Зря горюет визирь! Хозяйка-жизнь когда-нибудь сумеет отделить подлинно низких от истинно благородных и выкинуть их на свалку. Может быть, сумеет. Ручейник живуч, он-то, пожалуй, считает себя злаком более ценным, чем рис…

Омар — осторожно:

— Что-нибудь случилось?

— Эта чужачка Туркан-Хатун… служанки у нее только из заречных племен: ягма, халлух, аргу, чигили. Она ненавидит нас! Смеется над нами, над нашим древним языком, нашей пищей. Даже над огузским говором своего супругатюрка. И разве ты не заметил, сколько молодых здоровых заречных тюрков объявилось в нашей дворцовой страже? И гости к ней зачастили из Бухары. Царица ведет дурную игру. Султан же ей во всем потакает. Любит, видишь, ее. Это тебя не тревожит?

Омар прилежно оберегал свой звездный мир от дворцовых дрязг.

— Если верить астрологическим бредням, — сказал он с усмешкой, — звезды еще как-то влияют на судьбы людей. Но сами-то звезды, — это уж всем известно, — для людей недостижимы.

— Зато для этих людей, — свирепо оскалился визирь, — легко достижимы те, кто занимается звездами! Разумеешь, ты, несчастный математик, физик-метафизик? Над нами сгущаются черные тучи. Как бы не грянул гром и не развалил твой Звездный храм.

— Да-а. — Омар потемнел, увидев Абу-Хамида Газали, который медленно, украдкой поднимался к ним по четким ступеням секстанта. — Я из дому выйти боюсь! Этот собачий хвост Газали… нельзя ли отослать его куда-нибудь подалше?
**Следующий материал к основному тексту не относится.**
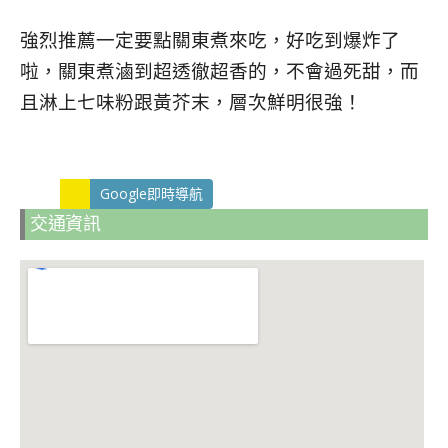
強烈推薦一定要點關東煮來吃，好吃到爆炸了
啦，關東煮滷到超透徹超香的，不會過死甜，而
且淋上七味粉跟黃芥末，層次鮮明很強！
Google即時導航
交通資訊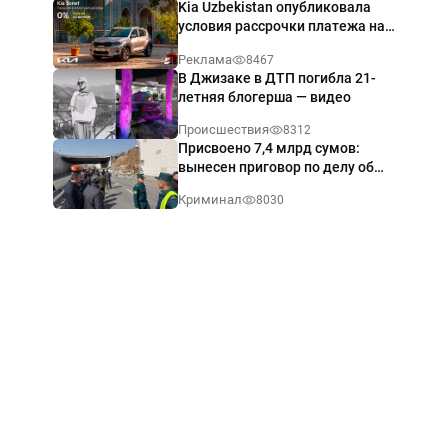
Kia Uzbekistan опубликовала
условия рассрочки платежа на
Kia Sonet со ставкой от 0%
Реклама
8467
годовых
В Джизаке в ДТП погибла 21-
летняя блогерша — видео
Происшествия
8312
Присвоено 7,4 млрд сумов:
вынесен приговор по делу об
обрушении путепровода в
Криминал
8030
Ташкенте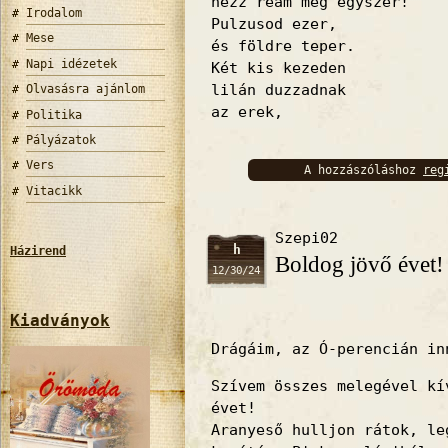
nézz reám még egyszer!
Irodalom
Pulzusod ezer,
Mese
és földre teper.
Napi idézetek
Két kis kezeden
lilán duzzadnak
Olvasásra ajánlom
az erek,
Politika
Pályázatok
Vers
A hozzászóláshoz
reg
Vitacikk
bejelentkez
Szepi02
h
Házirend
Boldog jövő évet!
12/30/24
Kiadványok
Drágáim, az Ó-perencián in
Szívem összes melegével kí
évet!
Aranyeső hulljon rátok, le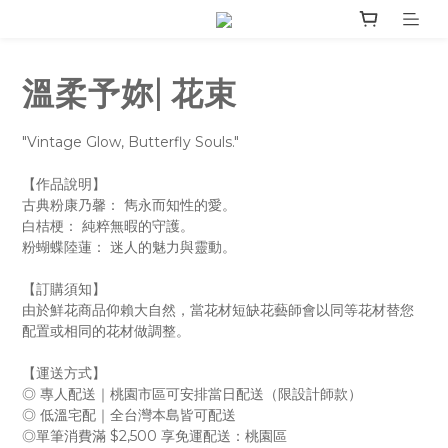
溫柔予妳| 花束
"Vintage Glow, Butterfly Souls."
【作品說明】
古典粉康乃馨： 雋永而知性的愛。
白桔梗： 純粹無暇的守護。
粉蝴蝶陸蓮： 迷人的魅力與靈動。
【訂購須知】
由於鮮花商品仰賴大自然，當花材短缺花藝師會以同等花材替您
配置或相同的花材做調整。
【運送方式】
◎ 專人配送｜桃園市區可安排當日配送（限設計師款）
◎ 低溫宅配｜全台灣本島皆可配送
◎單筆消費滿 $2,500 享免運配送：桃園區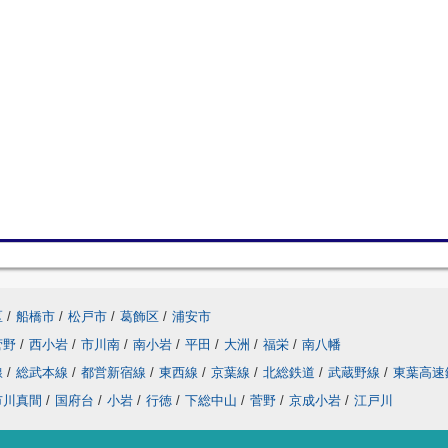
区
/
船橋市
/
松戸市
/
葛飾区
/
浦安市
菅野
/
西小岩
/
市川南
/
南小岩
/
平田
/
大洲
/
福栄
/
南八幡
線
/
総武本線
/
都営新宿線
/
東西線
/
京葉線
/
北総鉄道
/
武蔵野線
/
東葉高速
市川真間
/
国府台
/
小岩
/
行徳
/
下総中山
/
菅野
/
京成小岩
/
江戸川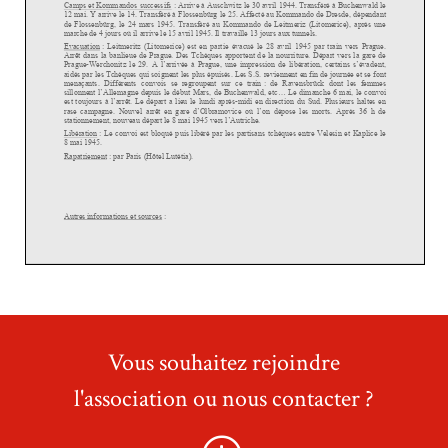
Vous souhaitez rejoindre
l'association ou nous contacter ?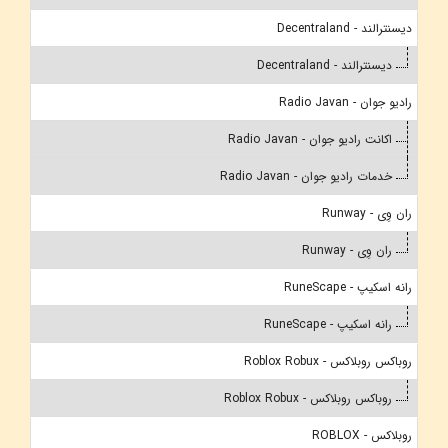
دیسنترالند - Decentraland
دیسنترالند - Decentraland
رادیو جوان - Radio Javan
اکانت رادیو جوان - Radio Javan
خدمات رادیو جوان - Radio Javan
ران وِی - Runway
ران وِی - Runway
رانه اسکیپ - RuneScape
رانه اسکیپ - RuneScape
روباکس روبلاکس - Roblox Robux
روباکس روبلاکس - Roblox Robux
روبلاکس - ROBLOX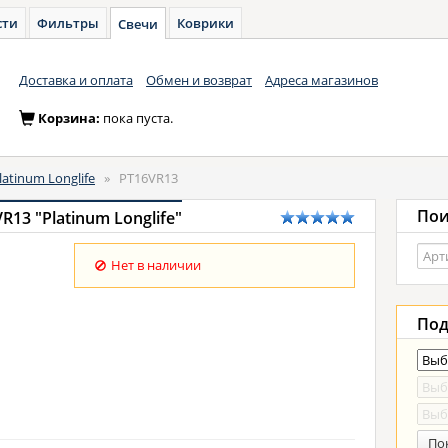
сти
Фильтры
Коврики
Свечи
Доставка и оплата
Обмен и возврат
Адреса магазинов
Корзина:
пока пуста.
latinum Longlife
»
PT16VR13
Пои
13 "Platinum Longlife"
Нет в наличии
Под
По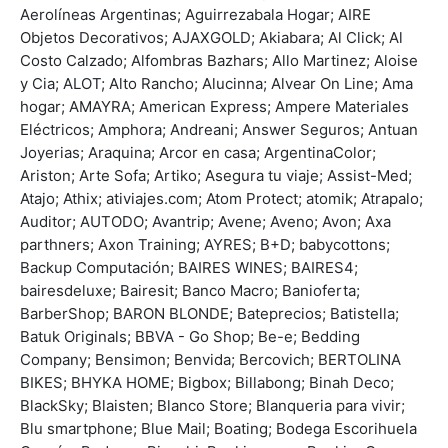
Aerolíneas Argentinas; Aguirrezabala Hogar; AIRE
Objetos Decorativos; AJAXGOLD; Akiabara; Al Click; Al
Costo Calzado; Alfombras Bazhars; Allo Martinez; Aloise
y Cia; ALOT; Alto Rancho; Alucinna; Alvear On Line; Ama
hogar; AMAYRA; American Express; Ampere Materiales
Eléctricos; Amphora; Andreani; Answer Seguros; Antuan
Joyerias; Araquina; Arcor en casa; ArgentinaColor;
Ariston; Arte Sofa; Artiko; Asegura tu viaje; Assist-Med;
Atajo; Athix; ativiajes.com; Atom Protect; atomik; Atrapalo;
Auditor; AUTODO; Avantrip; Avene; Aveno; Avon; Axa
parthners; Axon Training; AYRES; B+D; babycottons;
Backup Computación; BAIRES WINES; BAIRES4;
bairesdeluxe; Bairesit; Banco Macro; Banioferta;
BarberShop; BARON BLONDE; Bateprecios; Batistella;
Batuk Originals; BBVA - Go Shop; Be-e; Bedding
Company; Bensimon; Benvida; Bercovich; BERTOLINA
BIKES; BHYKA HOME; Bigbox; Billabong; Binah Deco;
BlackSky; Blaisten; Blanco Store; Blanqueria para vivir;
Blu smartphone; Blue Mail; Boating; Bodega Escorihuela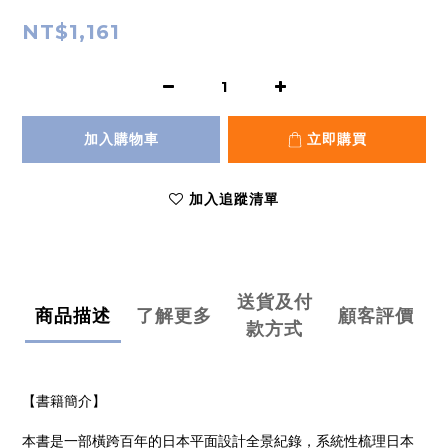
NT$1,161
加入購物車
立即購買
加入追蹤清單
送貨及付
商品描述
了解更多
顧客評價
款方式
【書籍簡介】
本書是一部橫跨百年的日本平面設計全景紀錄，系統性梳理日本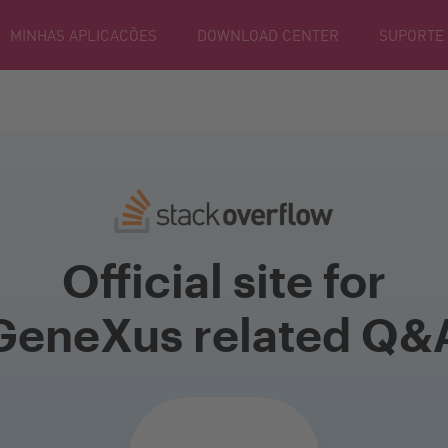
MINHAS APLICACÕES
DOWNLOAD CENTER
SUPORTE
Official site for
GeneXus related Q&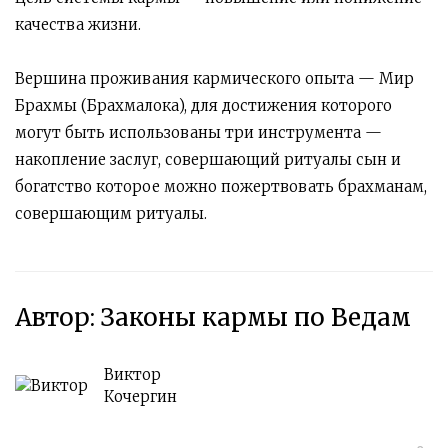
качества жизни.
Вершина проживания кармического опыта — Мир
Брахмы (Брахмалока), для достижения которого
могут быть использованы три инструмента —
накопление заслуг, совершающий ритуалы сын и
богатство которое можно пожертвовать брахманам,
совершающим ритуалы.
Автор: Законы кармы по Ведам
Виктор
Кочергин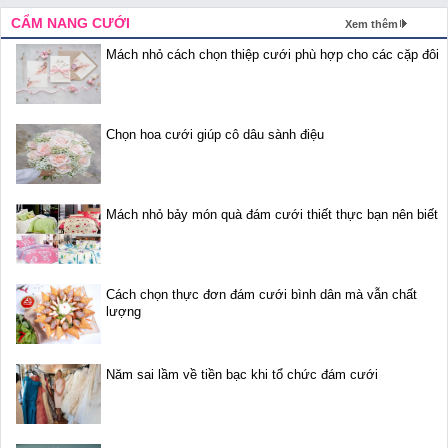
CẨM NANG CƯỚI
Xem thêm
Mách nhỏ cách chọn thiệp cưới phù hợp cho các cặp đôi
Chọn hoa cưới giúp cô dâu sành điệu
Mách nhỏ bảy món quà đám cưới thiết thực bạn nên biết
Cách chọn thực đơn đám cưới bình dân mà vẫn chất
lượng
Năm sai lầm về tiền bạc khi tổ chức đám cưới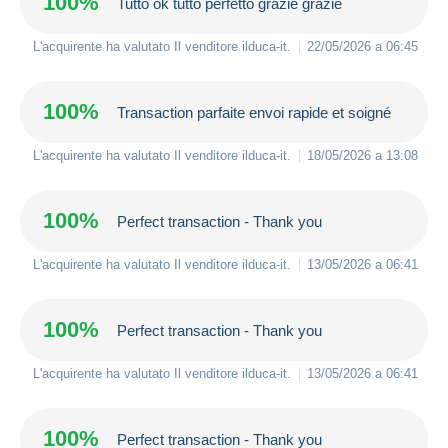
100%
Tutto ok tutto perfetto grazie grazie
L'acquirente ha valutato Il venditore
ilduca-it
.
22/05/2026 a 06:45
100%
Transaction parfaite envoi rapide et soigné
L'acquirente ha valutato Il venditore
ilduca-it
.
18/05/2026 a 13:08
100%
Perfect transaction - Thank you
L'acquirente ha valutato Il venditore
ilduca-it
.
13/05/2026 a 06:41
100%
Perfect transaction - Thank you
L'acquirente ha valutato Il venditore
ilduca-it
.
13/05/2026 a 06:41
100%
Perfect transaction - Thank you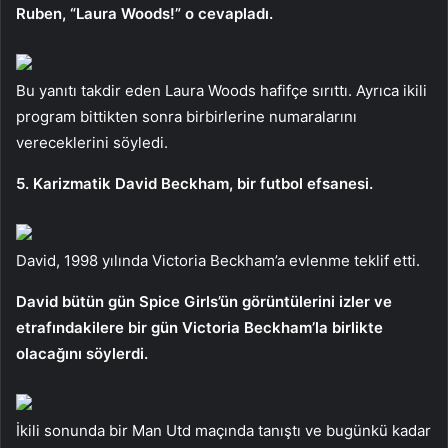
Ruben, “Laura Woods!” o cevapladı.
Bu yanıtı takdir eden Laura Woods hafifçe sırıttı. Ayrıca ikili
program bittikten sonra birbirlerine numaralarını
vereceklerini söyledi.
5. Karizmatik David Beckham, bir futbol efsanesi.
David, 1998 yılında Victoria Beckham’a evlenme teklif etti.
David bütün gün Spice Girls’ün görüntülerini izler ve
etrafındakilere bir gün Victoria Beckham’la birlikte
olacağını söylerdi.
İkili sonunda bir Man Utd maçında tanıştı ve bugünkü kadar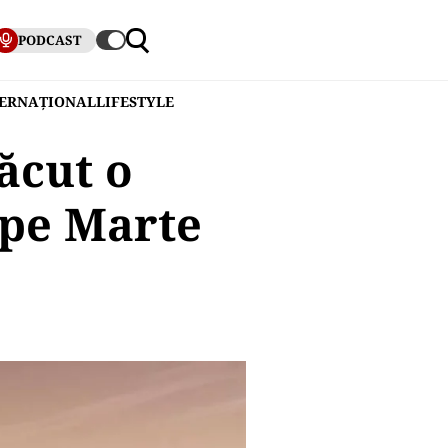
PODCAST
TERNAȚIONAL
LIFESTYLE
ăcut o
 pe Marte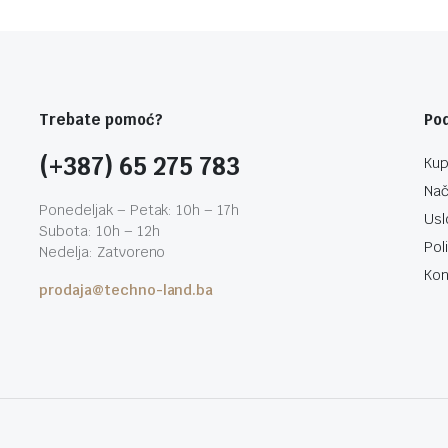
Trebate pomoć?
Po
(+387) 65 275 783
Kup
Nač
Ponedeljak – Petak: 10h – 17h
Usl
Subota: 10h – 12h
Pol
Nedelja: Zatvoreno
Kon
prodaja@techno-land.ba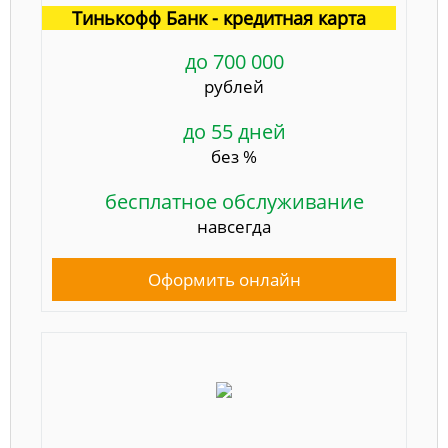
Тинькофф Банк - кредитная карта
до 700 000
рублей
до 55 дней
без %
бесплатное обслуживание
навсегда
Оформить онлайн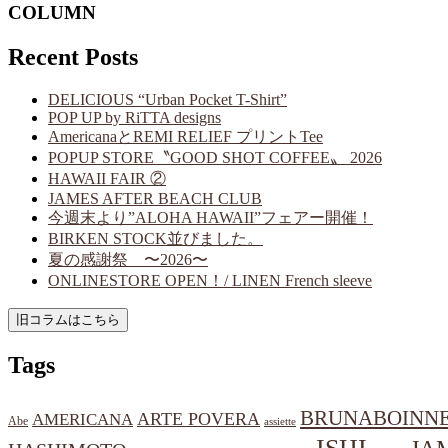
COLUMN
Recent Posts
DELICIOUS “Urban Pocket T-Shirt”
POP UP by RiTTA designs
AmericanaとREMI RELIEF プリントTee
POPUP STORE〝GOOD SHOT COFFEE〟 2026
HAWAII FAIR ②
JAMES AFTER BEACH CLUB
今週末より”ALOHA HAWAII”フェアー開催！
BIRKEN STOCK並びました。
夏の感謝祭 〜2026〜
ONLINESTORE OPEN！/ LINEN French sleeve
Tags
BRUNABOINN
ARTE POVERA
AMERICANA
Abe
assiette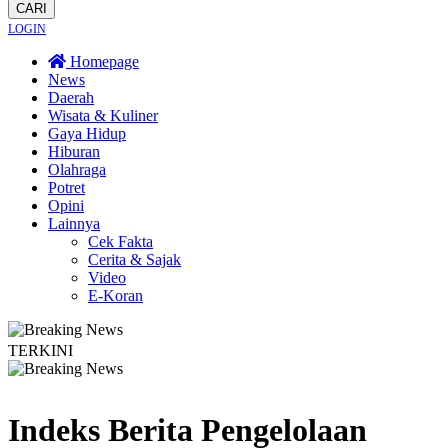
CARI
LOGIN
Homepage
News
Daerah
Wisata & Kuliner
Gaya Hidup
Hiburan
Olahraga
Potret
Opini
Lainnya
Cek Fakta
Cerita & Sajak
Video
E-Koran
TERKINI
 Warga Dayakan Sardonoharjo Gelar Merti Dusun
Bapas Yogyakarta Edukasi G
Indeks Berita
Pengelolaan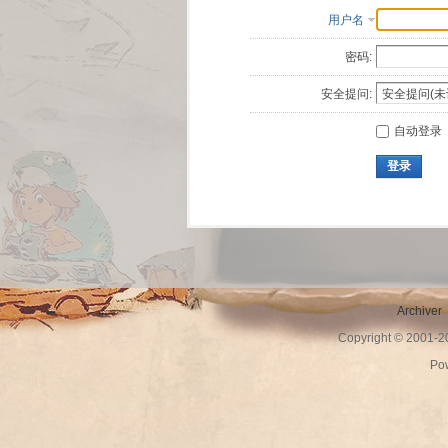
用户名
密码:
安全提问:
自动登录
登录
Archiver
Copyright © 2001-
Po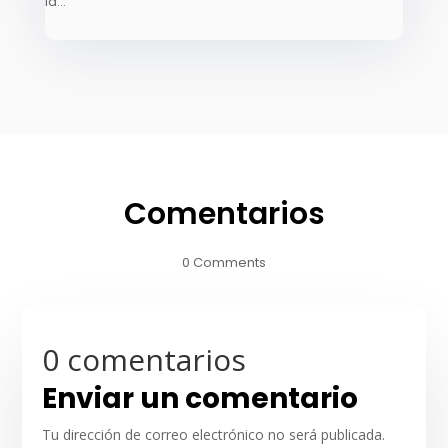
la...
Comentarios
0 Comments
0 comentarios
Enviar un comentario
Tu dirección de correo electrónico no será publicada.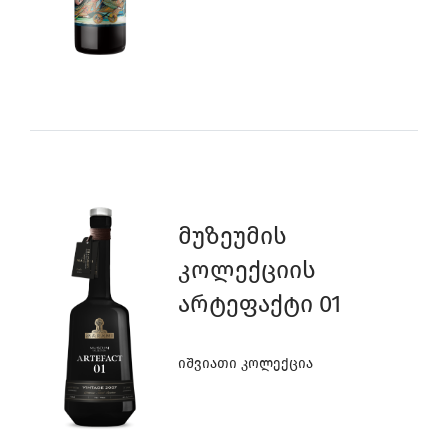
1
1
5
4
0
0
3
Მუზეუმის
Კოლექციის
2
Არტეფაქტი 01
1
Იშვიათი Კოლექცია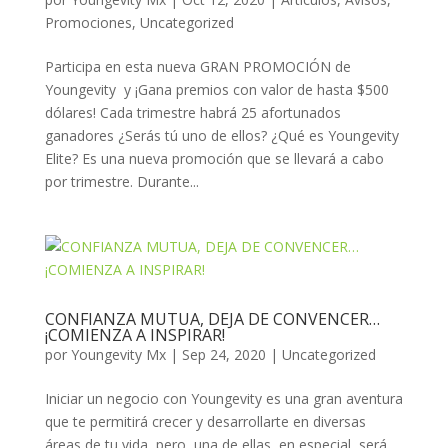
Promociones
,
Uncategorized
Participa en esta nueva GRAN PROMOCIÓN de
Youngevity y ¡Gana premios con valor de hasta $500
dólares! Cada trimestre habrá 25 afortunados
ganadores ¿Serás tú uno de ellos? ¿Qué es Youngevity
Elite? Es una nueva promoción que se llevará a cabo
por trimestre. Durante...
CONFIANZA MUTUA, DEJA DE CONVENCER…
¡COMIENZA A INSPIRAR!
por
Youngevity Mx
|
Sep 24, 2020
|
Uncategorized
Iniciar un negocio con Youngevity es una gran aventura
que te permitirá crecer y desarrollarte en diversas
áreas de tu vida, pero, una de ellas, en especial, será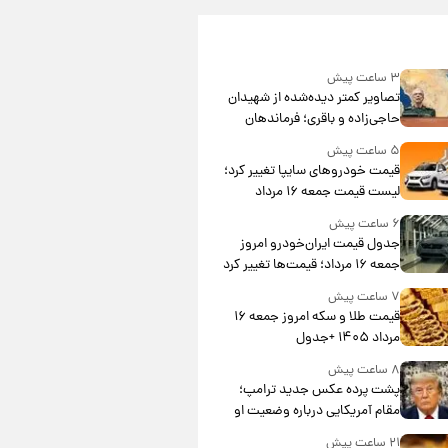
۳ ساعت پیش
تصاویر کمتر دیده‌شده از شهیدان
حاجی‌زاده و باقری؛ فرماندهان
شهید هوافضای ایران
۵ ساعت پیش
قیمت خودروهای سایپا تغییر کرد؛
لیست قیمت جمعه ۱۶ مرداد
منتشر شد
۶ ساعت پیش
جدول قیمت ایران‌خودرو امروز
جمعه ۱۶ مرداد؛ قیمت‌ها تغییر کرد
۷ ساعت پیش
قیمت طلا و سکه امروز جمعه ۱۶
مرداد ۱۴۰۵ +جدول
۸ ساعت پیش
پشت پرده عکس جدید ترامپ؛
مقام آمریکایی درباره وضعیت او
چه گفت؟
۲۱ ساعت پیش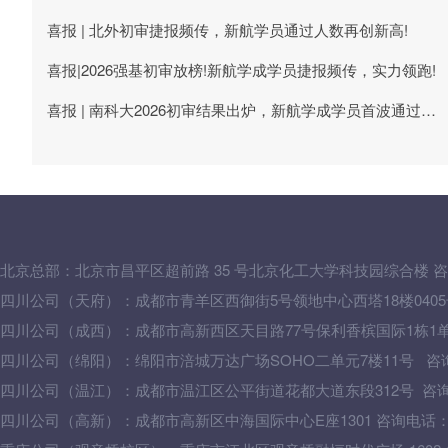
喜报 | 北外初审捷报频传，新航学员通过人数再创新高!
喜报|2026强基初审放榜!新航学成学员捷报频传，实力领跑!
喜报 | 南科大2026初审结果出炉，新航学成学员首波通过喜讯来袭!
北京总部：
北京市昌平区超前路 35 号北京化工大学科技园综合楼
咨
四川公司（天府）：成都市青羊区西御街5号领地中心西塔18楼0405号 咨
四川公司（成西）：成都市高新西区天目路77号保利香槟国际1栋1单元502
四川公司（绵阳）：绵阳市涪城万达广场SOHO二单元7楼11号 咨询电话：
四川公司（温江）：成都市温江区公平街道花都大道东段312号 咨询电话：
四川公司（高新）：成都市高新区中海国际中心E座1301 咨询电话：028-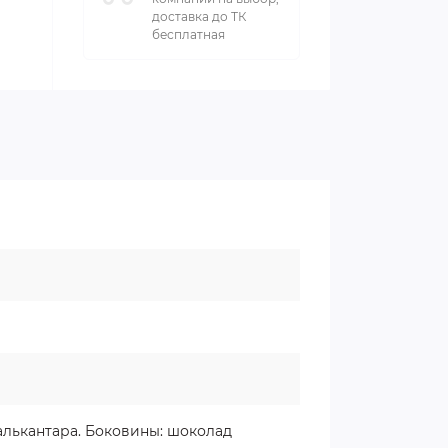
доставка до ТК
бесплатная
алькантара. Боковины: шоколад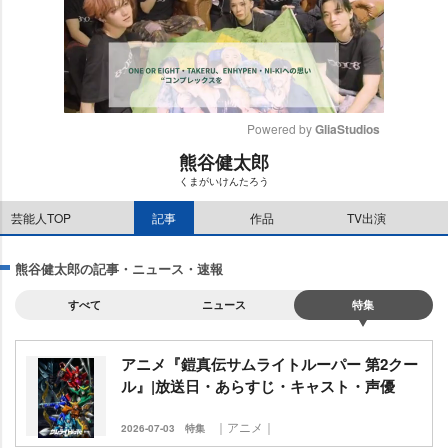
Powered by 
GliaStudios
熊谷健太郎
M
くまがいけんたろう
u
t
芸能人TOP
記事
作品
TV出演
e
熊谷健太郎の記事・ニュース・速報
すべて
ニュース
特集
アニメ『鎧真伝サムライトルーパー 第2クー
ル』|放送日・あらすじ・キャスト・声優
｜アニメ｜
2026-07-03
特集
— Дай срок, отошлю. В Багдад, в новое медресе. Он тоже нужен государству.

— Эх! Оно бы вполне обошлось без таких…

***

Омару уже 31.

Он схоронил отца, перевез мать и сестру в Исфахан. Мастерскую они продали. Дом в Нишапуре, по настоянию предусмотрительной родительницы, остался за ними. От греков-строителей Омар научился их грамоте — кафаревуса и благозвучному их языку.

Славный поэт Цюй Юань из южнокитайского царства Чу, яро боровшийся против бесконечных междоусобных войн, был изгнан правителем и с камнем в объятиях бросился в реку 1357 лет тому назад.

154 года назад умер Абу-Бекр Закария Рази, один из самых- блестящих умов Востока, который, за его учение о вечности мира, был так безжалостно избит богословами, что утратил зрение.

Саади родится через 105 лет, Коперник — через 394 года. Джордано Бруно сожгут на костре через 521 год.

***

Абу-Наср ан-Насави, когда-то случайно оказавшийся в числе учеников Абу-Али ибн Сины и даже прослывший одним из его последователей, весьма тяготился этой сомнительной честью. Она вовсе ни к чему преуспевающему судье округа Фарс. Решив совершить в свое оправдание богоугодный подвиг, он, обуреваемый верноподданническими чувствами, надумал избрать орудием для сего высокоблагородного дела известного еретика Омара Хайяма.

И обратился к нему с грозным письменным запросом относительно мудрости благословенного и всевышнего аллаха в сотворении мира и, в особенности, человека и об обязанности людей молиться.